Di Mina tak kalah menarik dan menguji kesabaran. Tenda yang tersedia untuk 1 kloter, 350-an jemaah dan petugas, ternyata tidak muat. Meski tempat tidur berupa bed sudah cukup meski harus tersusun berdempetan antara jemaah laki-laki dan perempuan. Pada praktiknya tidak bisa digunakan untuk beristirahat karena memang tendanya tidak muat. Pada kondisi ini saya bersama beberapa teman yang lain berinisiatif bermalam di luar tenda. Pada malam hari tidak ada masalah dengan cuaca, bagaimana dengan siang hari pada kondisi cuaca 43 derajat Celcius lebih. Bagaimana untuk menghindar dari sengatan matahari yang tidak biasa dirasakan saat ditanah air. Di rumah biasa hidup di cuaca 34-37 derajat Celcius. Di Mina saat itu rata-rata 43 derajat. Jam 8 pagi sudah terasa seperti terik matahari siang hari di tanah air.

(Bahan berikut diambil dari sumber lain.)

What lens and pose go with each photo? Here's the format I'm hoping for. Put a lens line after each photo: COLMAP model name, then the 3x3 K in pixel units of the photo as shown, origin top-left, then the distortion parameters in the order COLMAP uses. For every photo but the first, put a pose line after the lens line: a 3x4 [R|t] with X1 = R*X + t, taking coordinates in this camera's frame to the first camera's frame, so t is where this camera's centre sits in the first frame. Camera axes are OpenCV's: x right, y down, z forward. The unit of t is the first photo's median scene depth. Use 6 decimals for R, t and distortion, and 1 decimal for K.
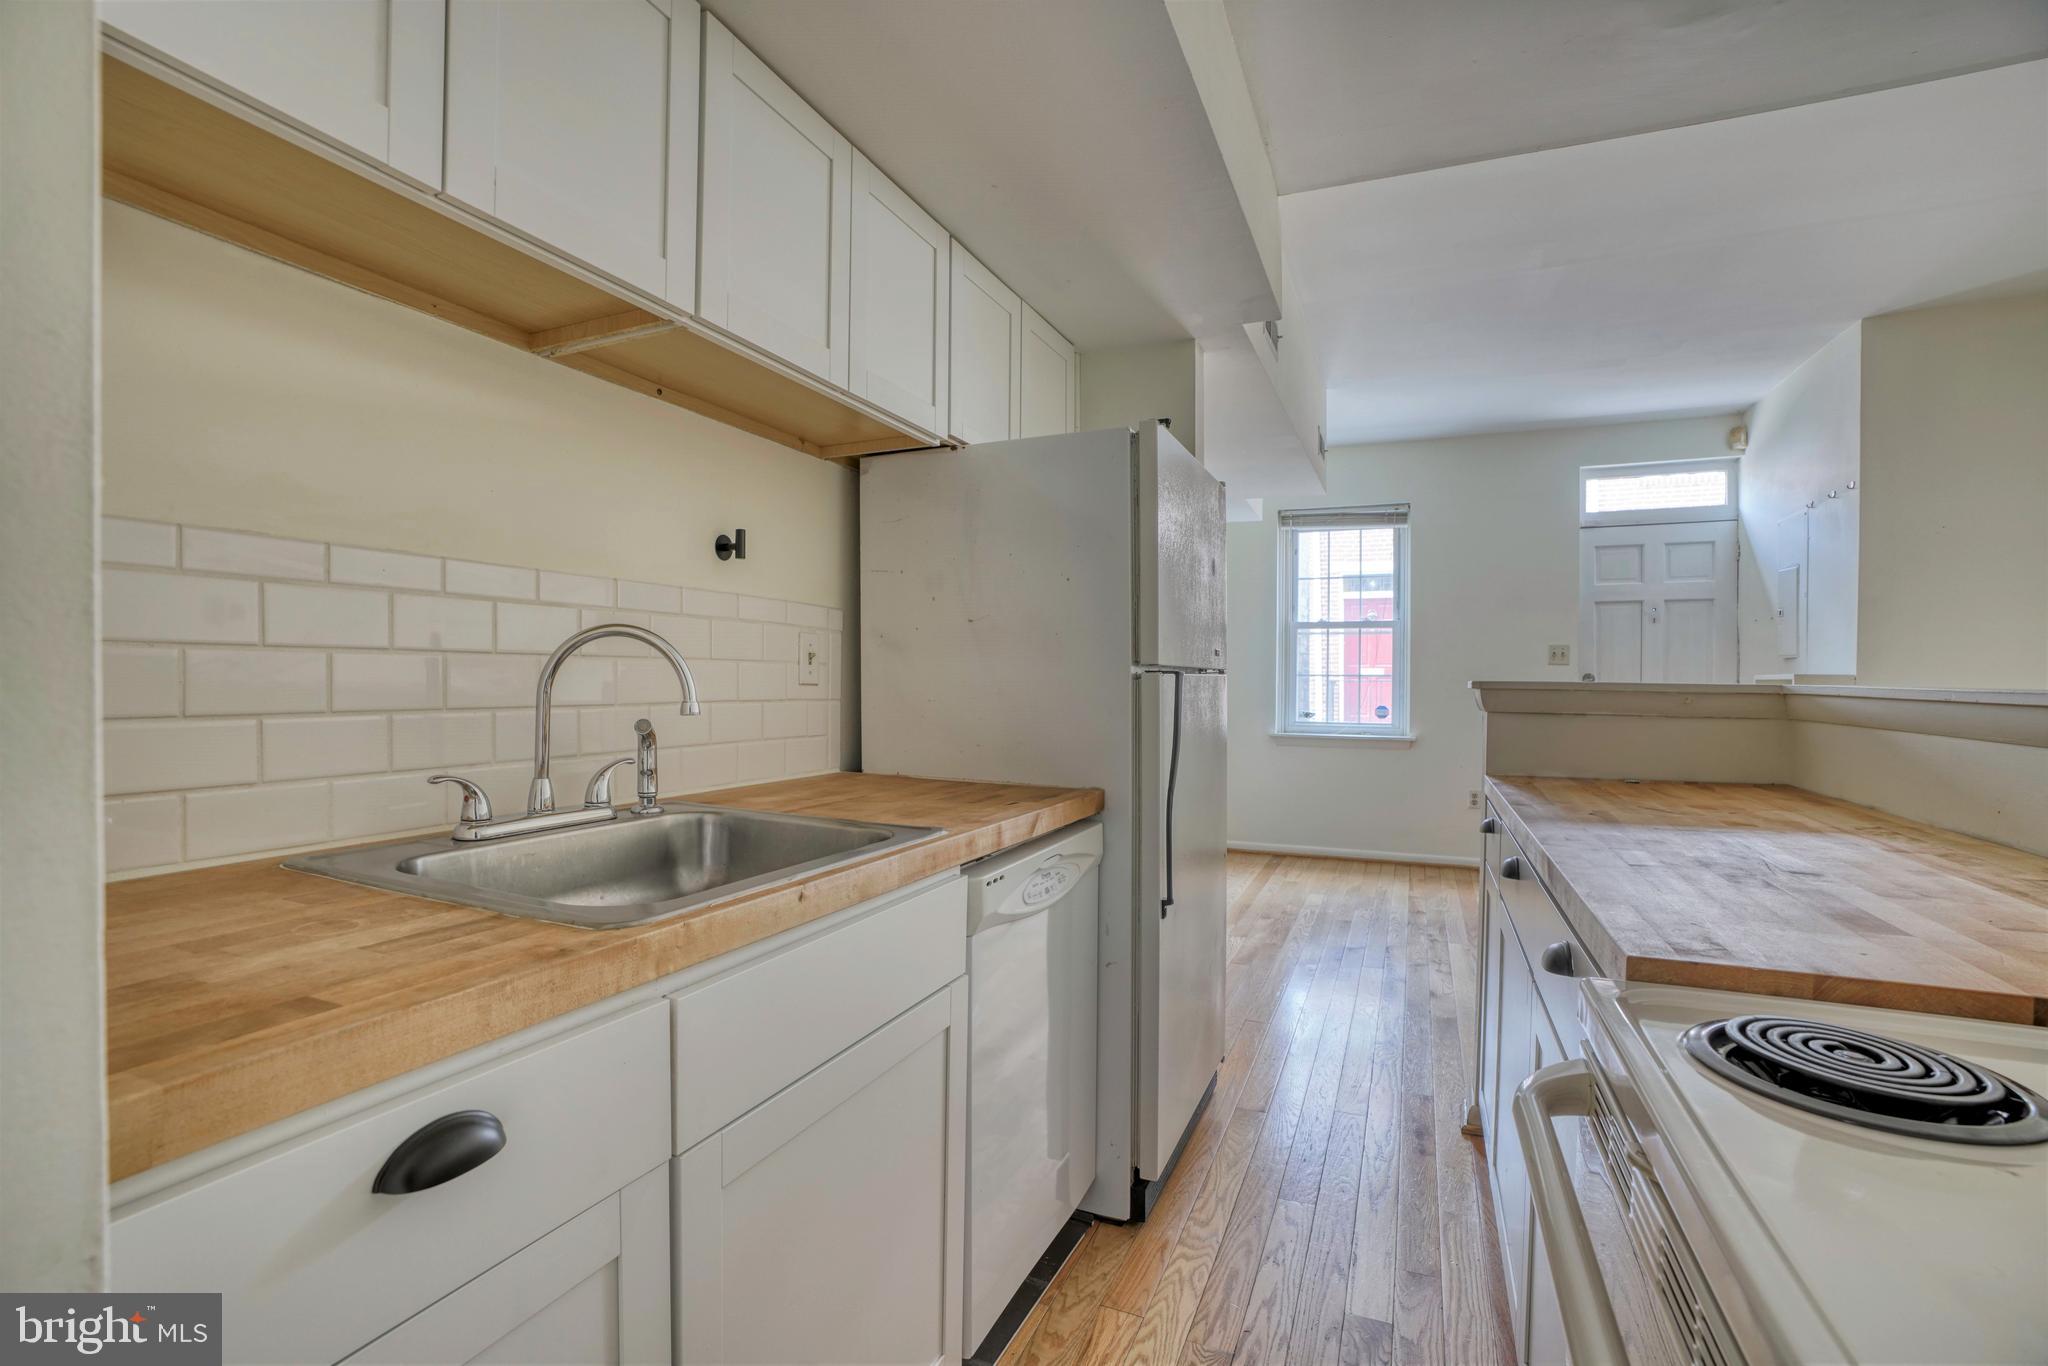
lens RADIAL K [[927.3, 0, 1024.2], [0, 927.3, 691.8], [0, 0, 1]] dist [-0.060566, 0.024881]
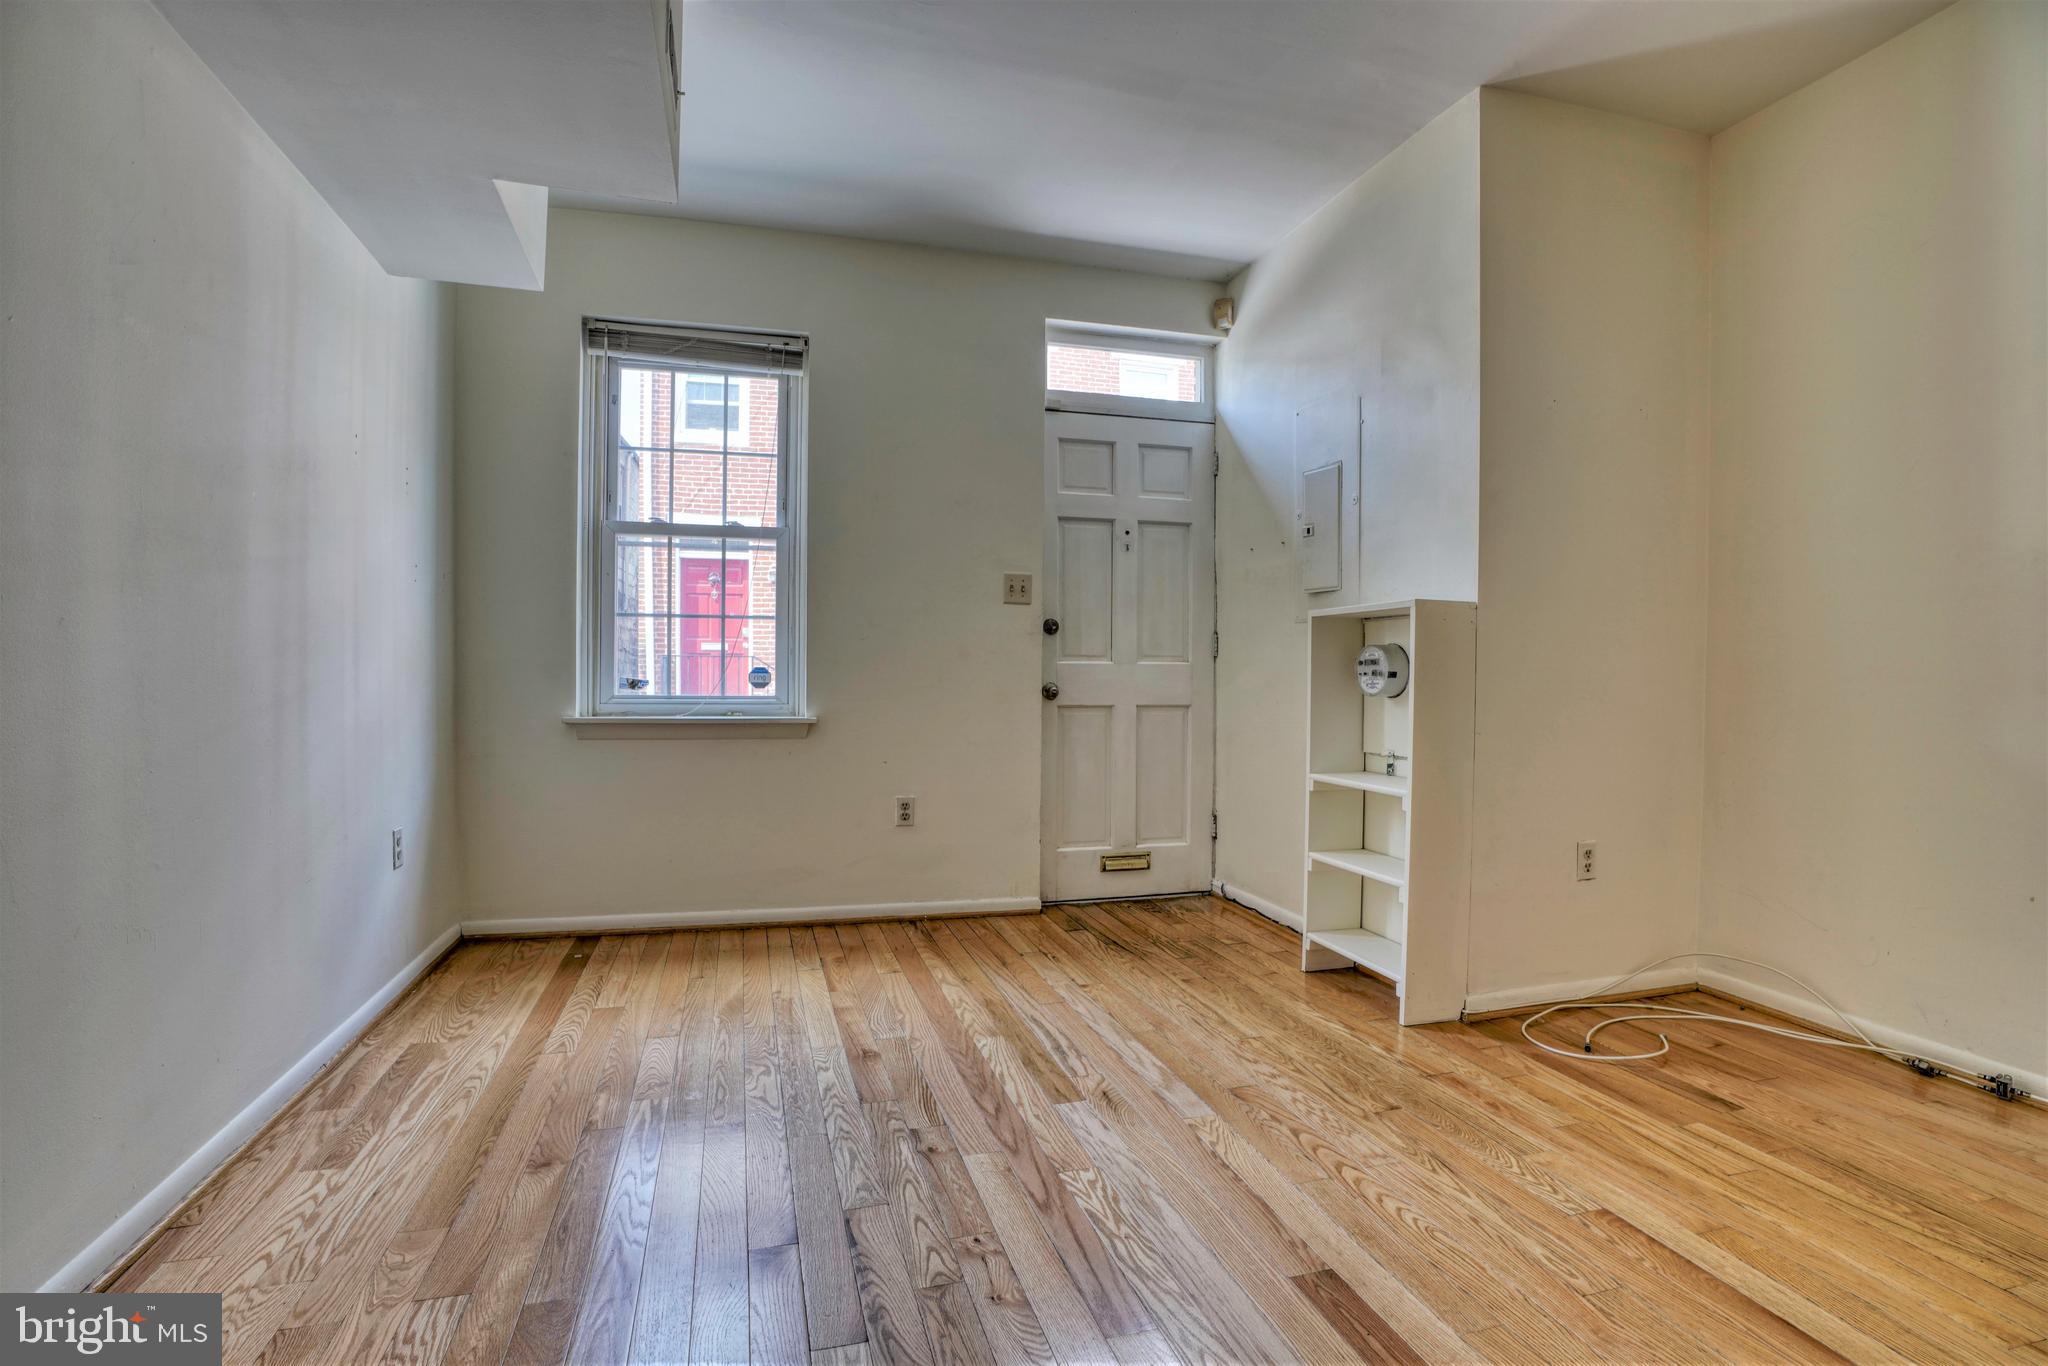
lens RADIAL K [[974.3, 0, 1018.6], [0, 974.3, 687.7], [0, 0, 1]] dist [-0.075357, 0.031738]
pose [[0.775075, -0.016070, 0.631665, 0.273038], [0.000367, 0.999688, 0.024983, 0.030271], [-0.631869, -0.019132, 0.774839, 0.924879]]
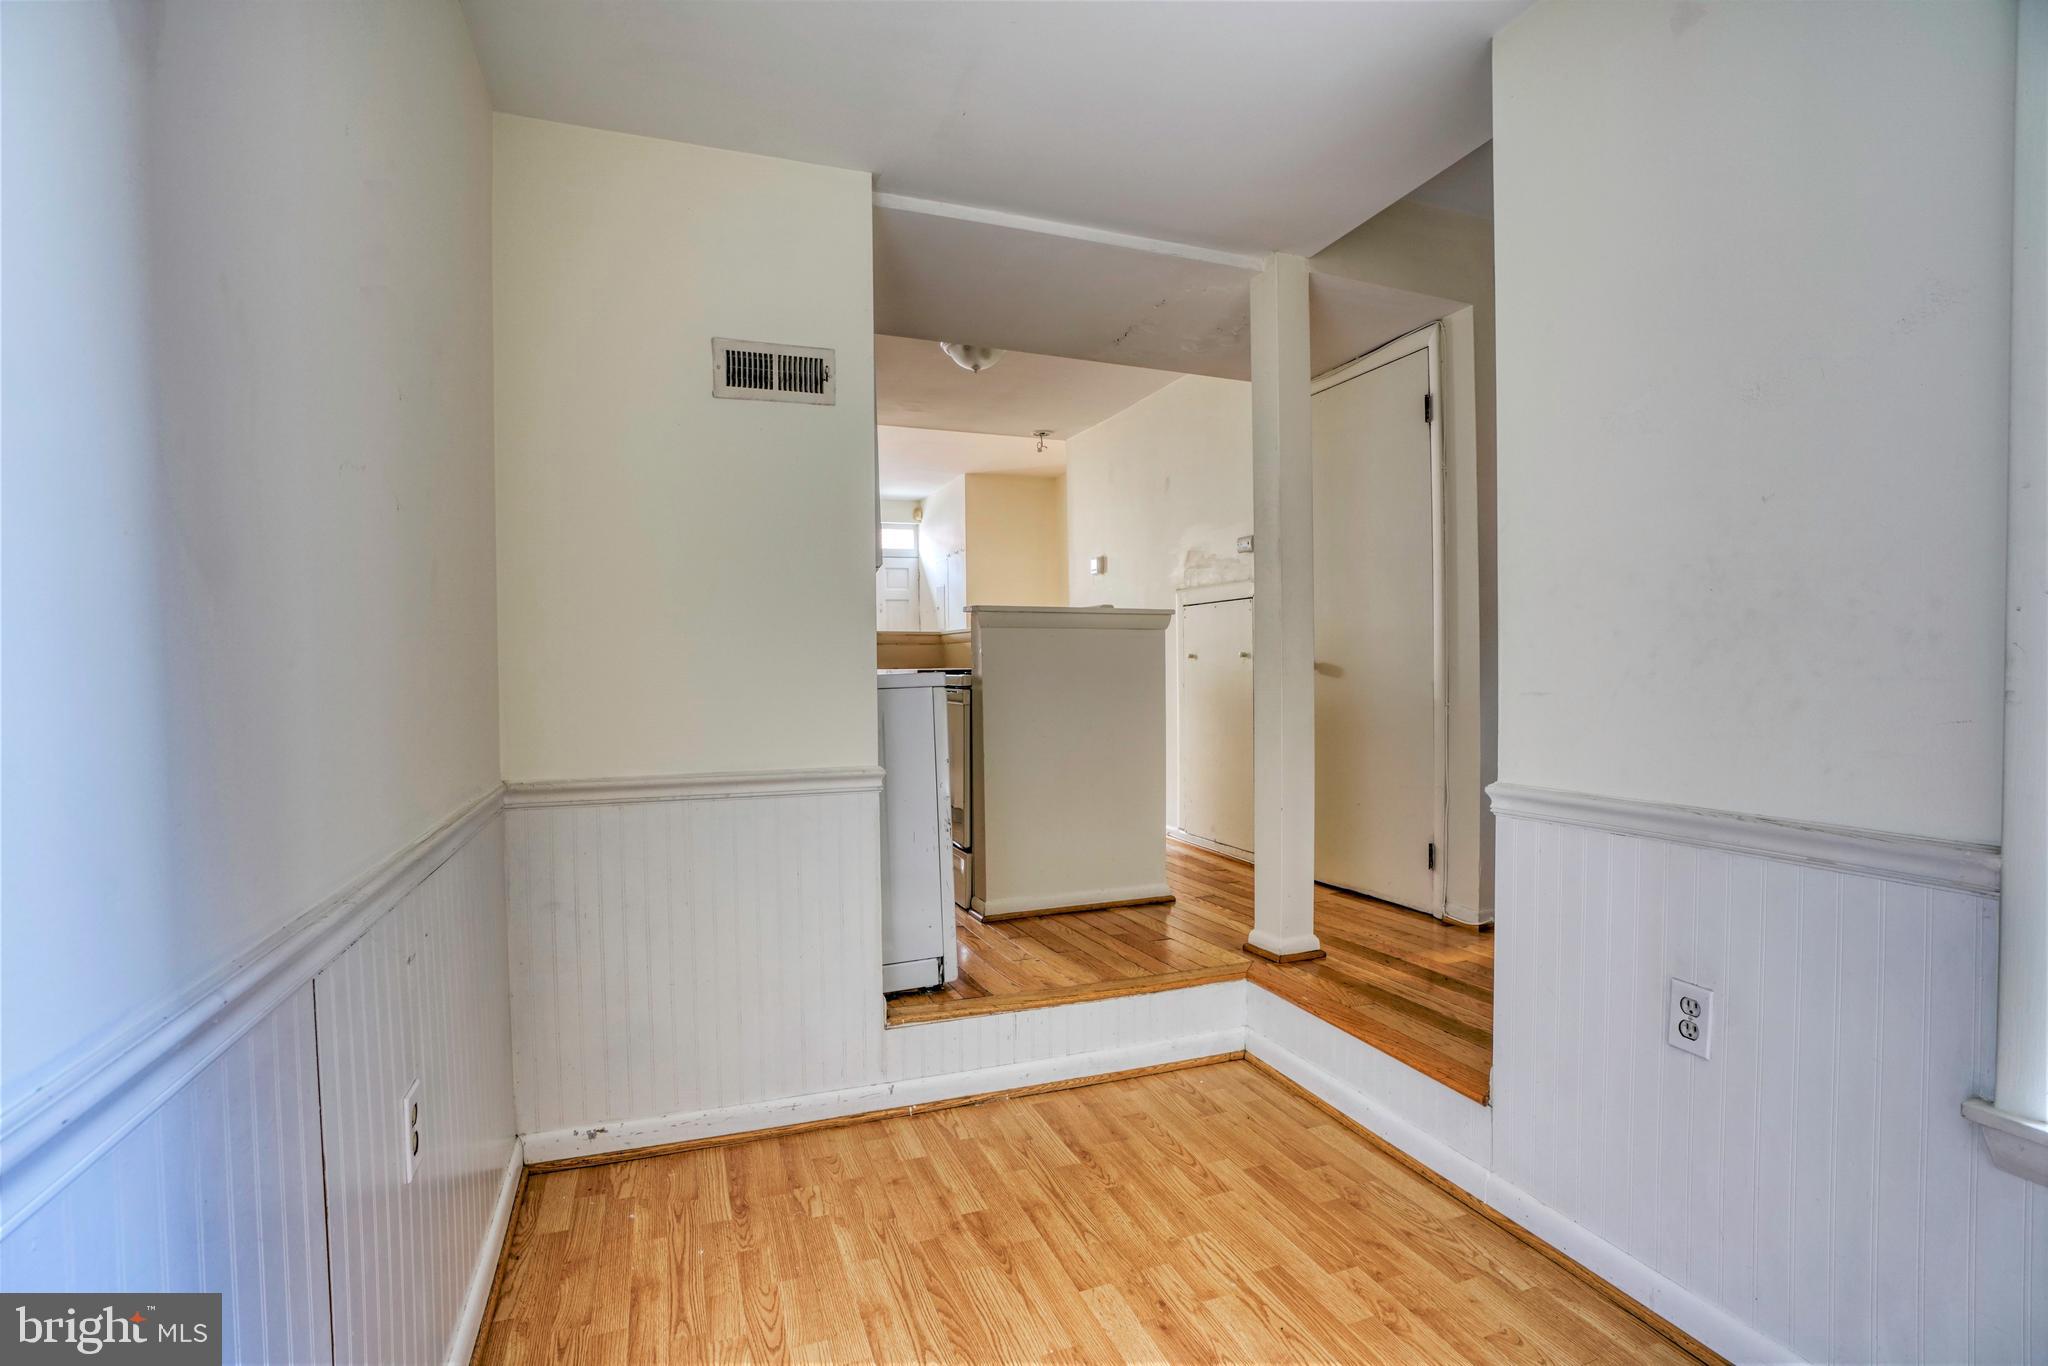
lens RADIAL K [[974.3, 0, 1018.6], [0, 974.3, 687.7], [0, 0, 1]] dist [-0.075357, 0.031738]
pose [[0.711458, -0.033914, 0.701910, -0.984365], [0.018524, 0.999393, 0.029511, 0.047529], [-0.702485, -0.007994, 0.711654, -1.186084]]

Pada kondisi seperti ini kami harus mencari tempat berteduh, nebeng di tenda sebentar, keluar lagi cari tempat lain. Bisa dibayangkan di sana tidak ada pohon peneduh. Selain panas matahari juga angin yang berhembus laksana oven. Tapi semua bisa terlewati dengan izin dan ridha Allah sang pemanggil jemaah haji untuk datang memenuhi panggilan-Nya.
Tibalah saatnya lempar jumrah atau jamarat. Para jemaah harus melempar jamarat ula, wustha dan aqabah. Perjalanan menuju tempat jamarat ini ditempuh jalan kaki sejauh kurang lebih 8 km pulang pergi alhamdulillah dapat terlaksana dengan baik.
Pada fase ini seolah selesai sudah ritual haji. Perasaan bahagia yang tak terlukiskan karena perjalanan ibadah yang luar biasa butuh fisik dan ketahanan yang sangat prima. Sungguh tanpa pertolongan Allah, secara fisik tentu tidak akan mampu dan sekuat ini.
Terima kasih, Tuhan. Kau telah panggil kami ke rumah-Mu sebagai hamba yang terhormat dari keluarga yang sangat sederhana. Tanpa panggilan-Mu siapapun akan mengira kami belumlah layak untuk melaksanakan ibadah haji.